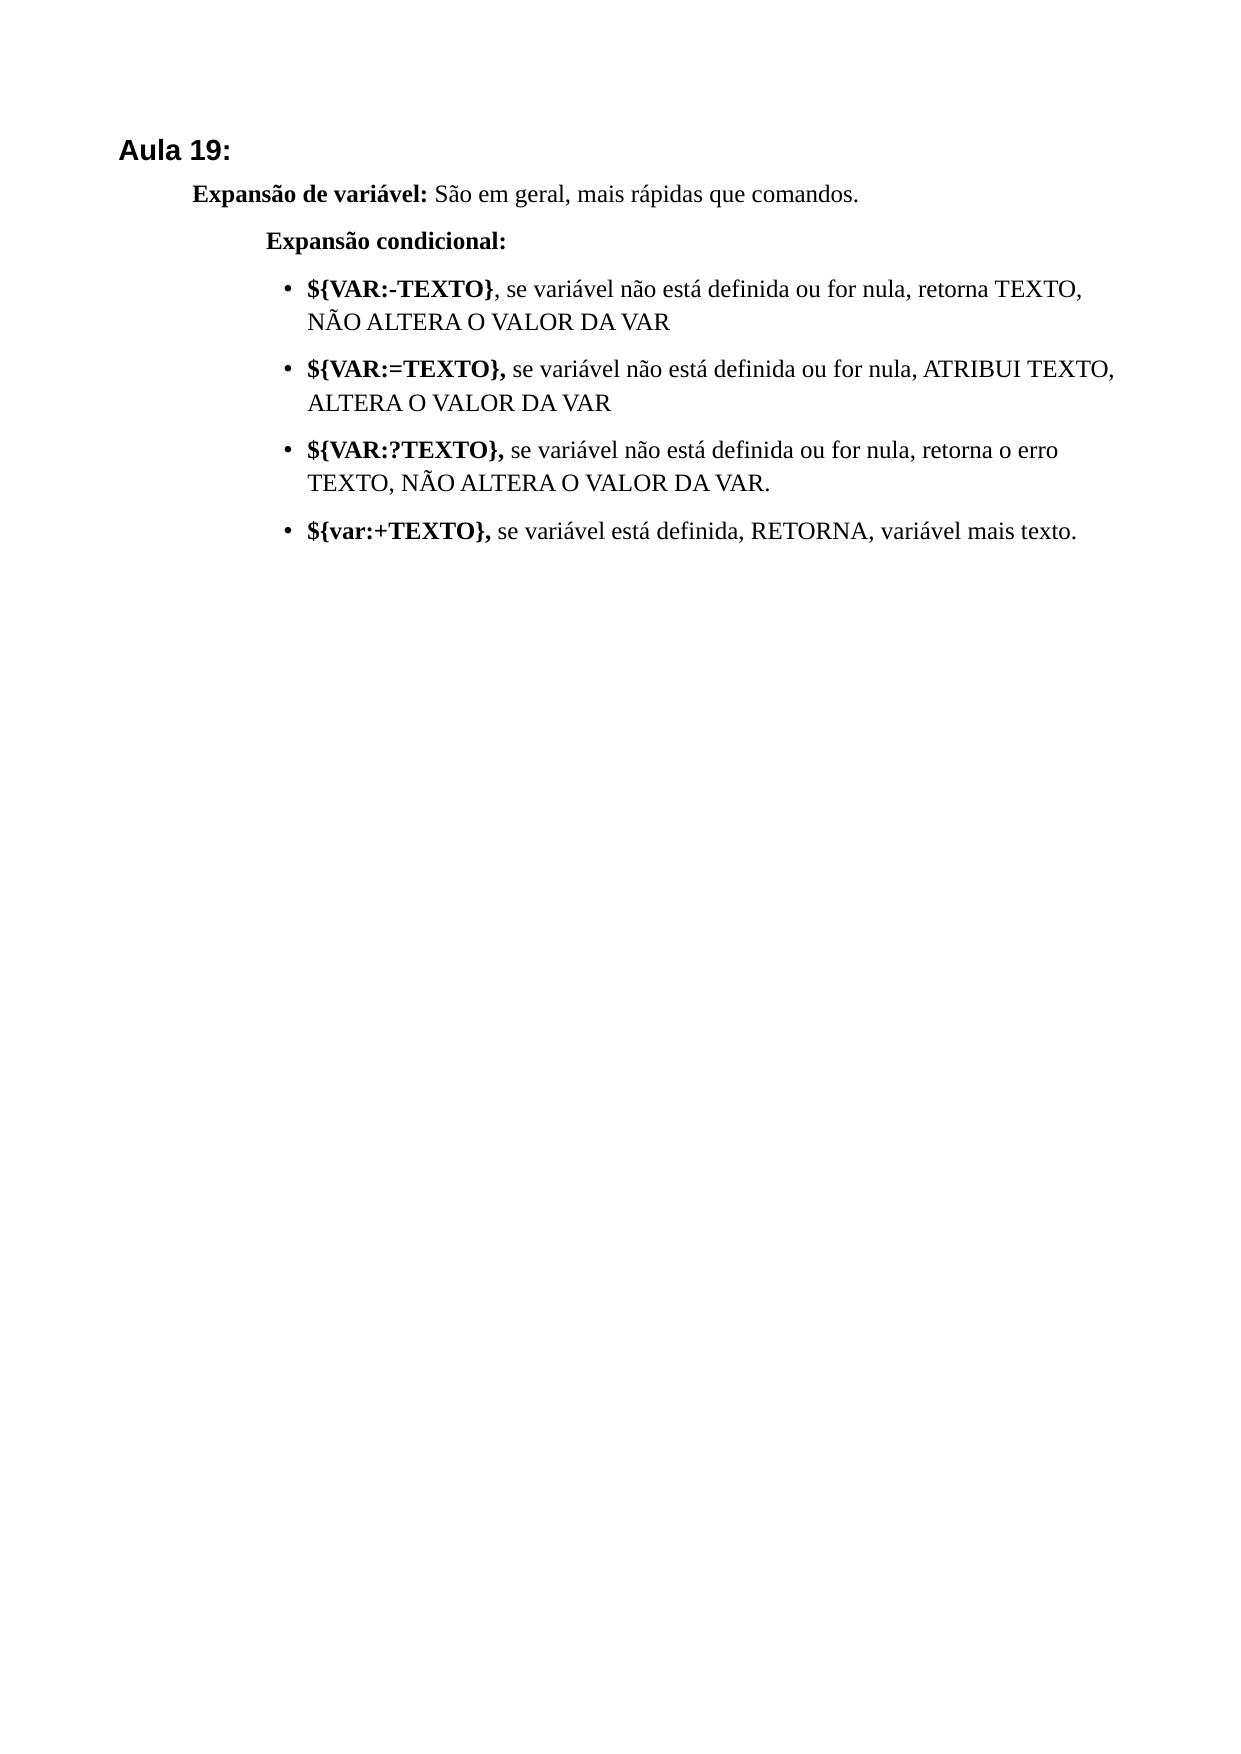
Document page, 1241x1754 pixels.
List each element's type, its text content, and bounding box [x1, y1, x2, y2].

text Expansão de variável: São em geral, mais rápidas que comandos. [118, 179, 1122, 207]
subtitle Aula 19: [118, 133, 1122, 166]
list ${VAR:-TEXTO}, se variável não está definida ou for nula, retorna TEXTO, NÃO ALTERA O VALOR DA VAR [283, 274, 1122, 336]
list ${VAR:?TEXTO}, se variável não está definida ou for nula, retorna o erro TEXTO, NÃO ALTERA O VALOR DA VAR. [283, 435, 1122, 497]
list ${VAR:=TEXTO}, se variável não está definida ou for nula, ATRIBUI TEXTO, ALTERA O VALOR DA VAR [283, 354, 1122, 416]
list ${var:+TEXTO}, se variável está definida, RETORNA, variável mais texto. [283, 516, 1122, 544]
text Expansão condicional: [118, 226, 1122, 255]
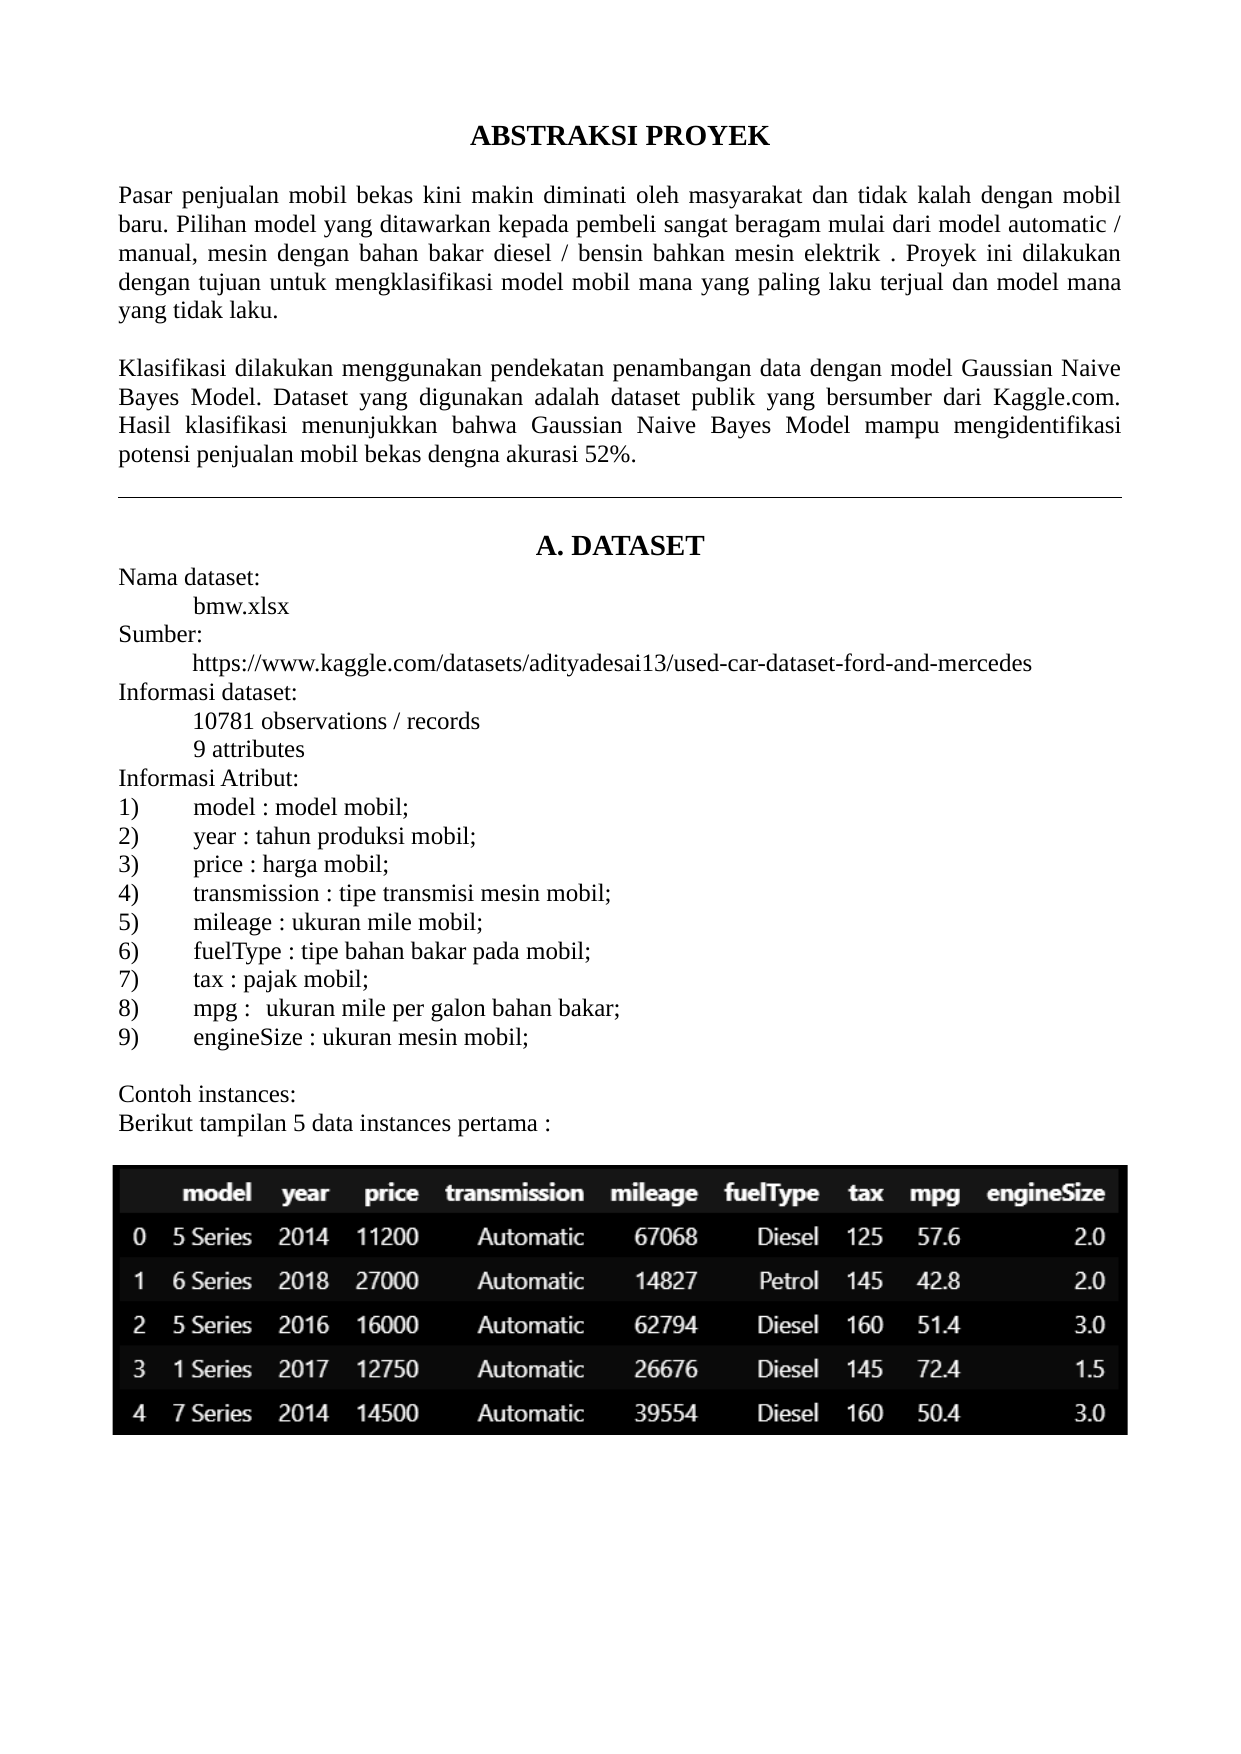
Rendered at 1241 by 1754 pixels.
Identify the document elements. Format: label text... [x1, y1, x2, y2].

picture [112, 1165, 1128, 1435]
text Informasi Atribut: [118, 763, 1122, 792]
text Nama dataset: [118, 562, 1122, 591]
list mpg : ukuran mile per galon bahan bakar; [118, 993, 1122, 1022]
text Klasifikasi dilakukan menggunakan pendekatan penambangan data dengan model Gaussian Naive Bayes Model. Dataset yang digunakan adalah dataset publik yang bersumber dari Kaggle.com. Hasil klasifikasi menunjukkan bahwa Gaussian Naive Bayes Model mampu mengidentifikasi potensi penjualan mobil bekas dengna akurasi 52%. [118, 353, 1122, 468]
list engineSize : ukuran mesin mobil; [118, 1022, 1122, 1051]
text A. DATASET [118, 528, 1122, 562]
text bmw.xlsx [118, 591, 1122, 619]
text 9 attributes [118, 734, 1122, 763]
list year : tahun produksi mobil; [118, 821, 1122, 849]
text Pasar penjualan mobil bekas kini makin diminati oleh masyarakat dan tidak kalah dengan mobil baru. Pilihan model yang ditawarkan kepada pembeli sangat beragam mulai dari model automatic / manual, mesin dengan bahan bakar diesel / bensin bahkan mesin elektrik . Proyek ini dilakukan dengan tujuan untuk mengklasifikasi model mobil mana yang paling laku terjual dan model mana yang tidak laku. [118, 180, 1122, 324]
text Contoh instances: [118, 1079, 1122, 1108]
text 10781 observations / records [118, 706, 1122, 734]
text https://www.kaggle.com/datasets/adityadesai13/used-car-dataset-ford-and-mercedes [118, 648, 1122, 677]
text Sumber: [118, 619, 1122, 648]
list model : model mobil; [118, 792, 1122, 821]
list tax : pajak mobil; [118, 964, 1122, 993]
list transmission : tipe transmisi mesin mobil; [118, 878, 1122, 907]
text ABSTRAKSI PROYEK [118, 118, 1122, 152]
list mileage : ukuran mile mobil; [118, 907, 1122, 936]
text Berikut tampilan 5 data instances pertama : [118, 1108, 1122, 1137]
text Informasi dataset: [118, 677, 1122, 706]
list price : harga mobil; [118, 849, 1122, 878]
list fuelType : tipe bahan bakar pada mobil; [118, 936, 1122, 964]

▬▬▬▬▬▬▬▬▬▬

# DIRECTION
Print every line from the one containing "Rendered at 1241 by 1754 pixels." to the one containing "Identify the document", both included, word for word.

# SOLUTION
Rendered at 1241 by 1754 pixels.
Identify the document elements. Format: label text... [x1, y1, x2, y2].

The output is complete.